Beinahe kann man ihn bemitleiden, nicht nur weil monarchistische Ansprüche prinzipiell schwer durchzusetzen sind. Doch verkompliziert sich die Situation in seinem Fall dadurch, dass des Kaisers einzige Untertanen aus den Mitgliedern seiner eigenen Familie bestehen. Als Angehörige des Herrscherhauses wünschen wir selbstverständlich auch besondere Rechte zu haben. Nur muss der Kaiser diesen besonderen Rechten gegenüber noch besonderere Rechte besitzen, da seine Rolle als Herrscher sonst überhaupt nicht zur Geltung käme. Kompliziert. Sehr kompliziert sogar.

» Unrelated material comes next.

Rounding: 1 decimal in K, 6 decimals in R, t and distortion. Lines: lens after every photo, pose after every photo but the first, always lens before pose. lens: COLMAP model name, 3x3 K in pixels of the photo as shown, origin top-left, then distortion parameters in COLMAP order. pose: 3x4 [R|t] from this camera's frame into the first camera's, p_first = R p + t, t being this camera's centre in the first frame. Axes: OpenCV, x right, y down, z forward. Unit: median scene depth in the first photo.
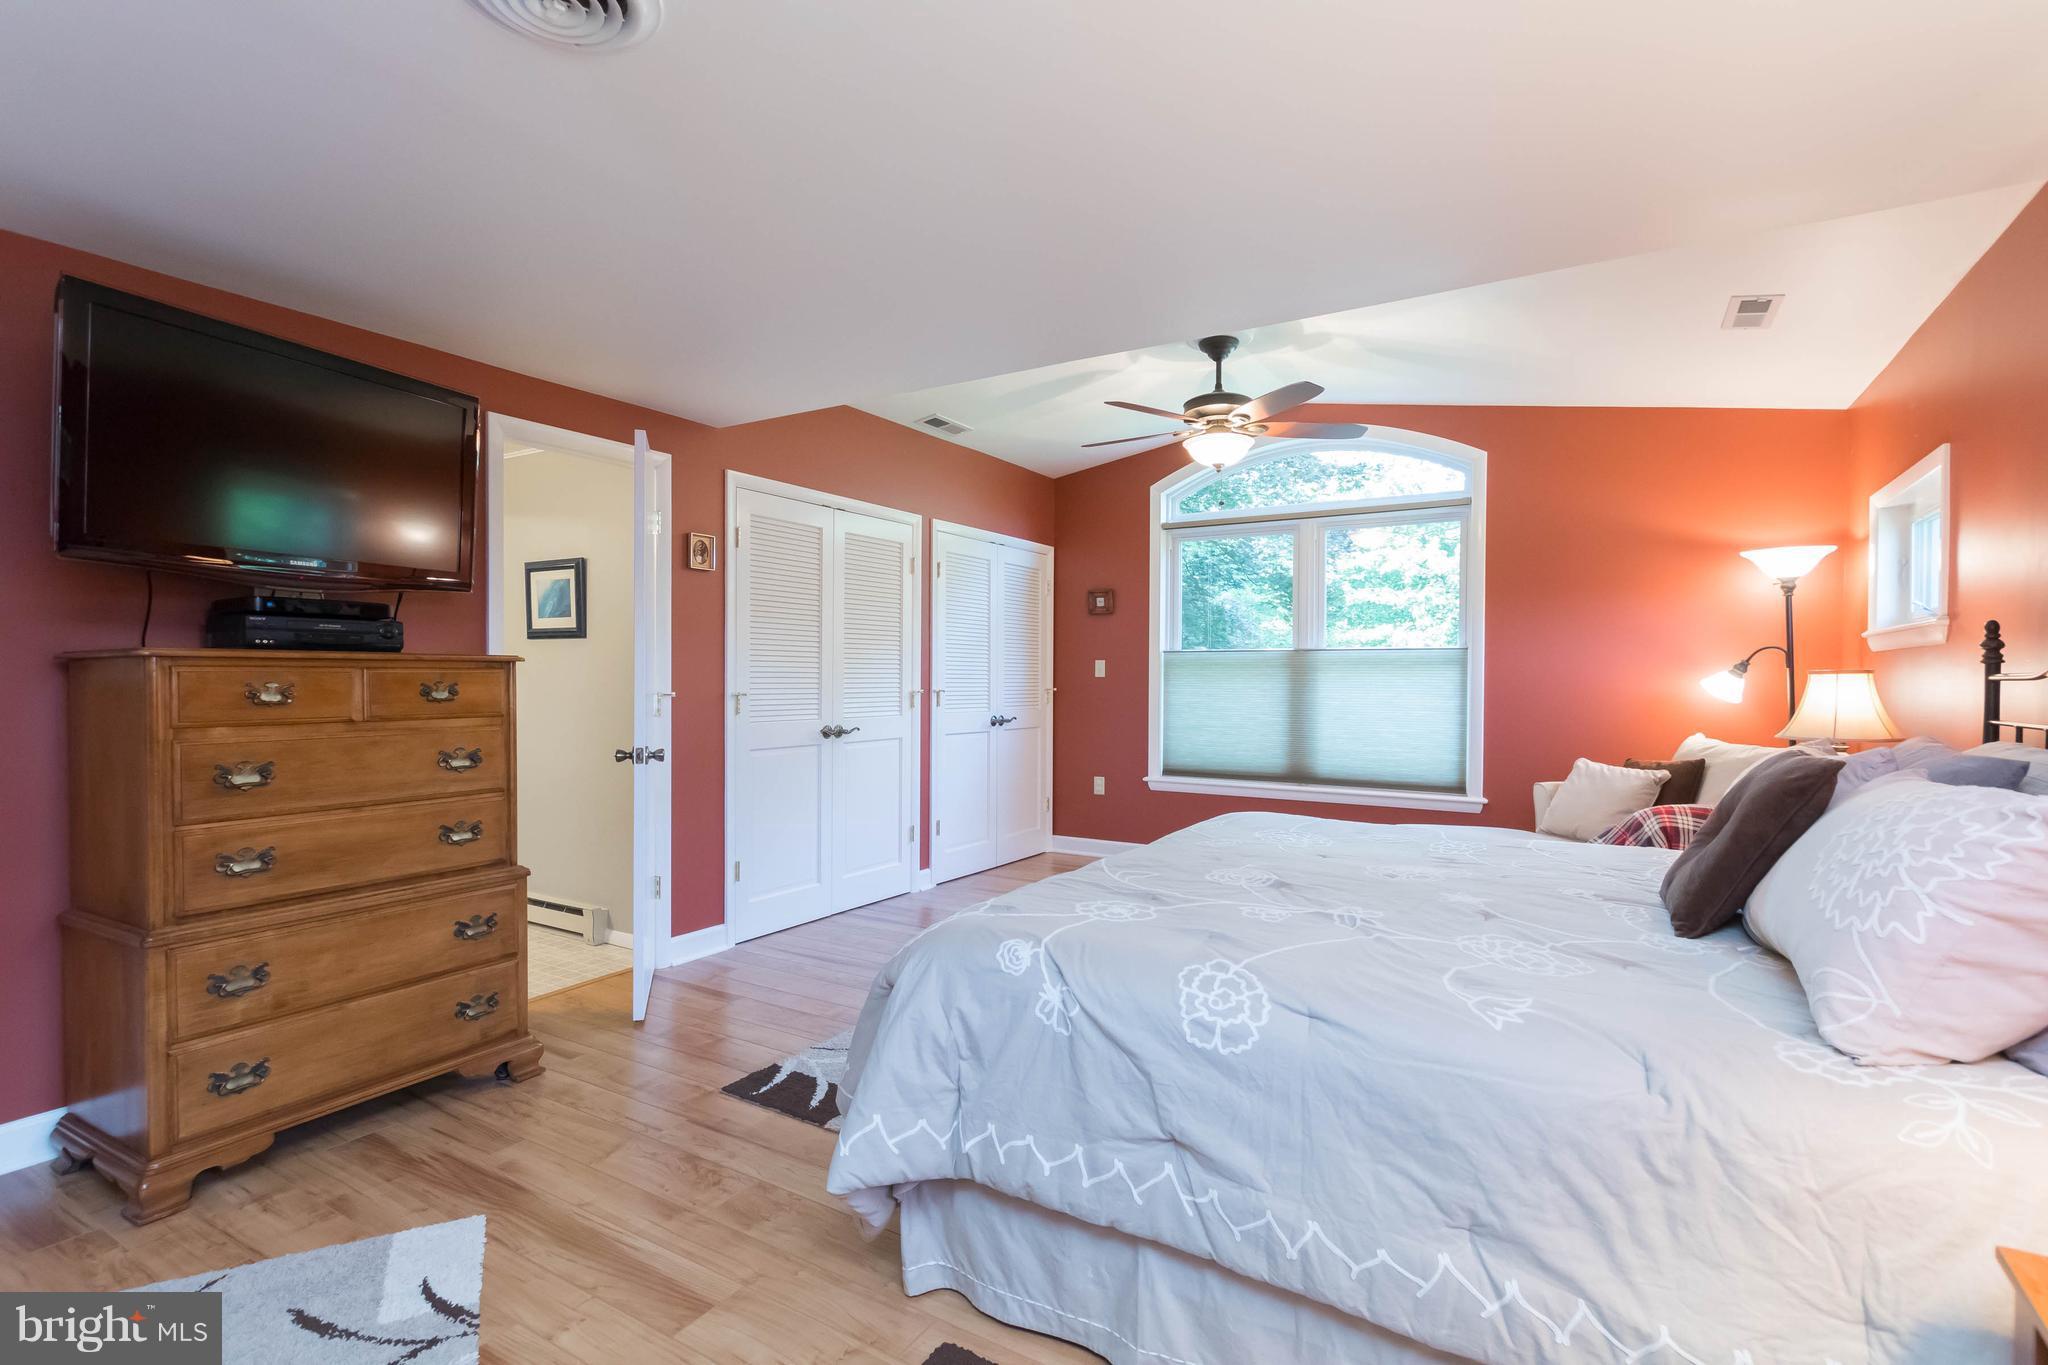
lens RADIAL K [[984.4, 0, 1031.2], [0, 984.4, 688.1], [0, 0, 1]] dist [0.003939, -0.002232]
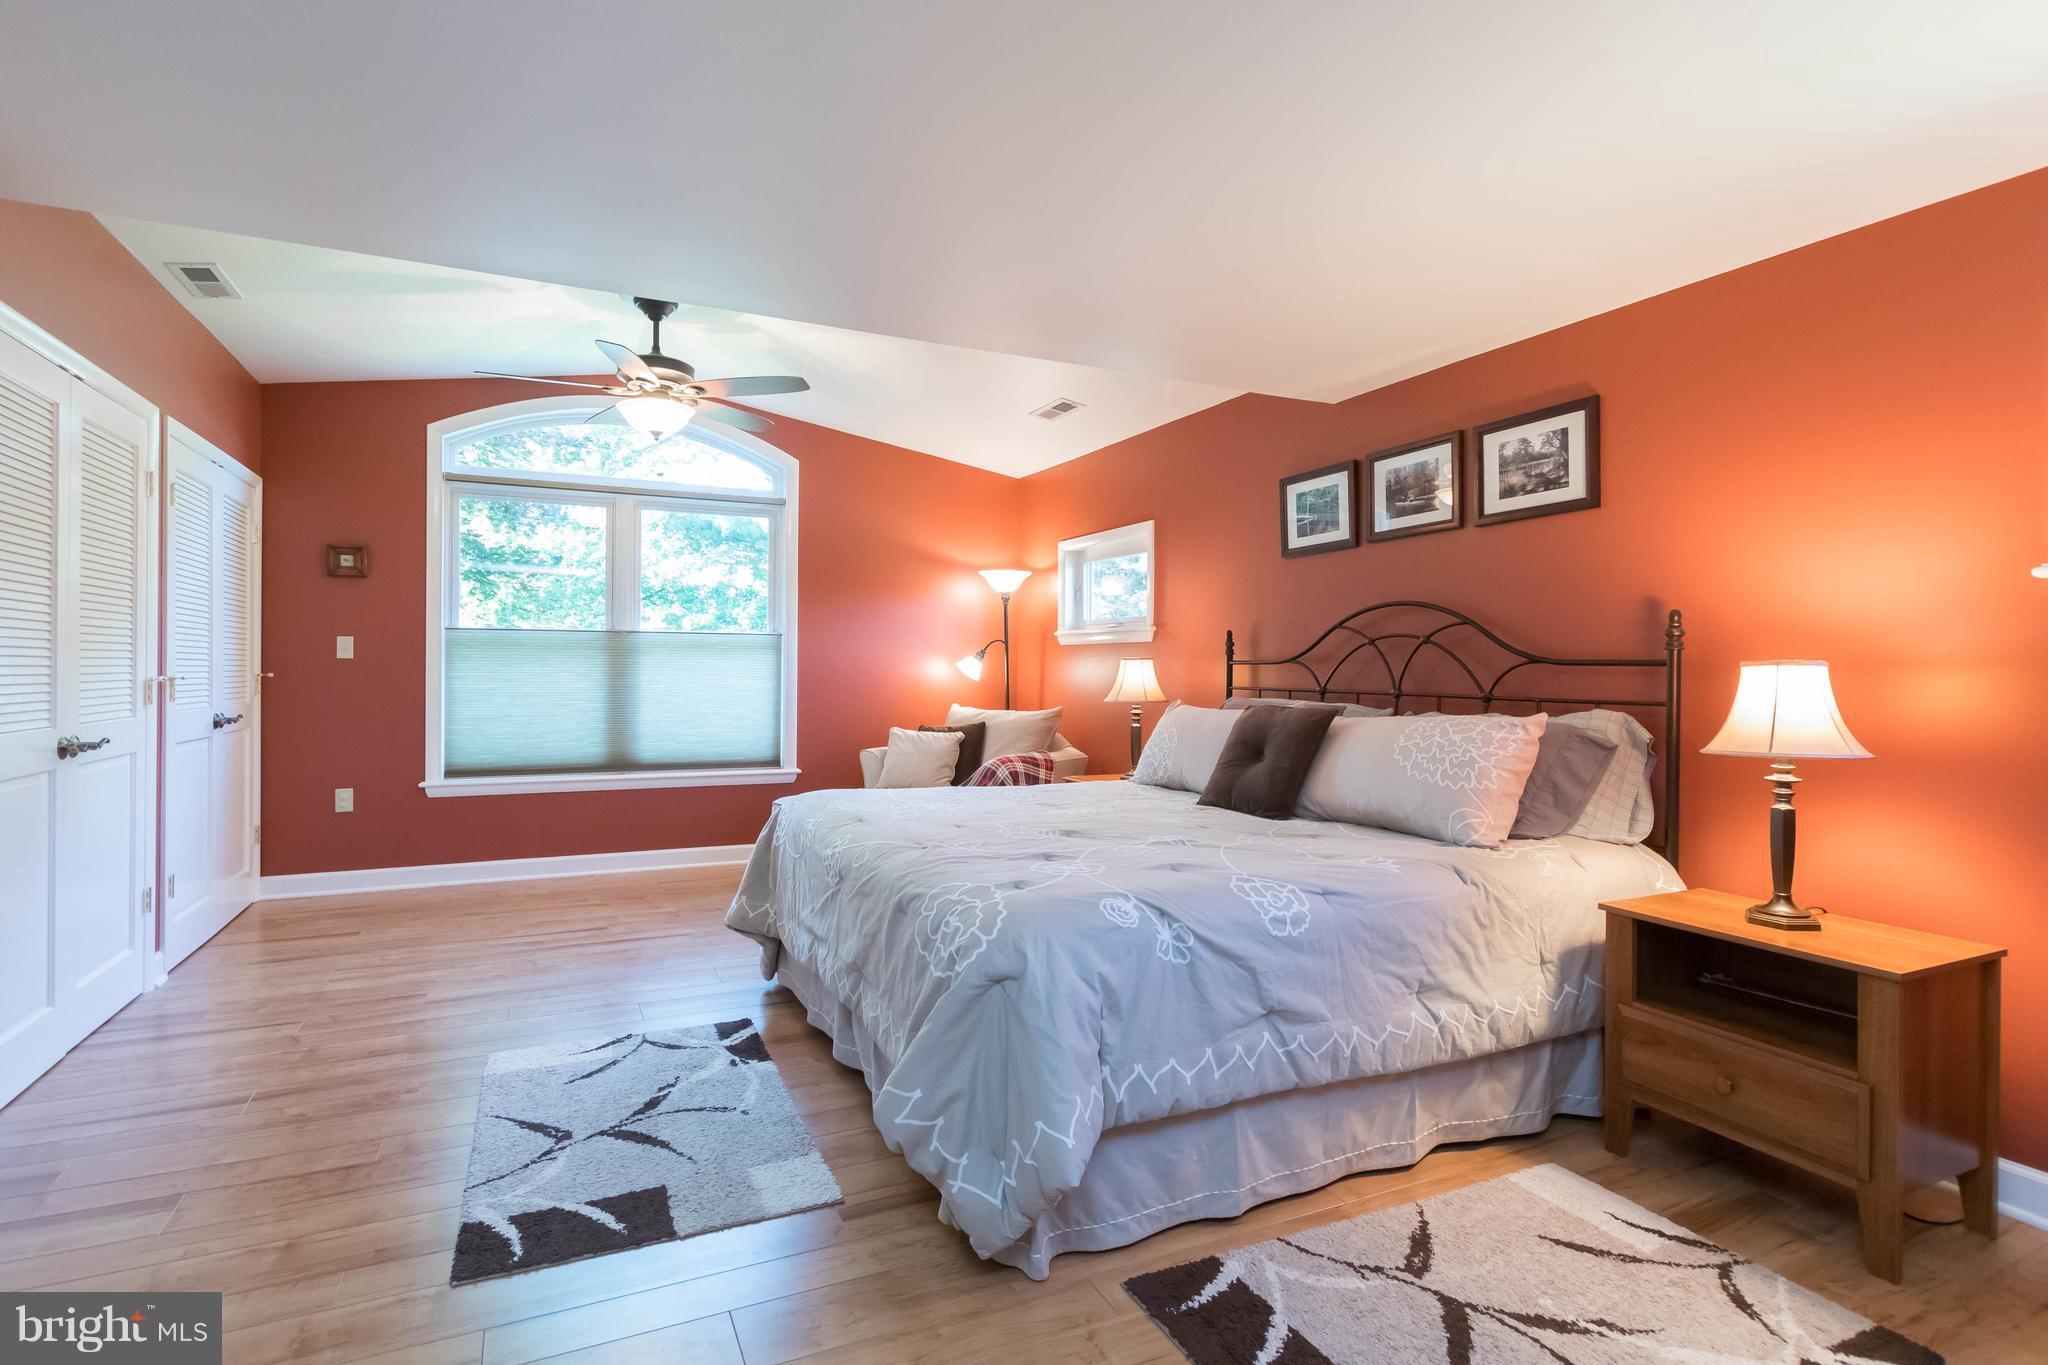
lens RADIAL K [[984.4, 0, 1031.4], [0, 984.4, 668.2], [0, 0, 1]] dist [0.003939, -0.002232]
pose [[0.549724, -0.002284, 0.835343, -0.689443], [0.005006, 0.999987, -0.000560, -0.001208], [-0.835331, 0.004489, 0.549728, 0.329325]]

In der Vergangenheit, klar, da wäre auch eine derartige Konstellation kein Problem gewesen. Man hätte einfach jedem eine reingehauen, beziehungsweise reinhauen lassen, von den Soldaten. Ende der Debatte. Heutzutage konnte man nicht einmal mehr den Hund schlagen (oder schlagen lassen) ohne vor irgendein selbstgerechtes Minderheiten-Tribunal gezerrt zu werden. War ja schon schwierig genug, als Familienoberhaupt Patriarch sein zu wollen. Mit Gleichberechtigung und diesen neumodischen Familienstrukturen nahezu unvereinbar. Und dann erst Kaiser!

«Sexist! Macho! Tyrann!», tönt die Mama, noch bevor Franz-Pepi den Gedanken zu Ende gesponnen hat. Und das, obwohl er in keinster Weise verpflichtet gewesen wäre, uns an der Verfassungsdiskussion teilhaben zu lassen.

Die Empörung «des Volkes» ist ihm daher absolut unverständlich, was nicht zuletzt auch daran liegt, dass man als Monarch eben in ganz anderen Zusammenhängen denkt wie der Pöbel mit seinen bürgerlichen Problemen und Problemchen. Als Kaiser war man verpflichtet, über den Nichtigkeiten zu stehen, und dies hieß im Klartext: Dass man sich entgegen den kollektiven Widerstand trotzdem durchsetzte.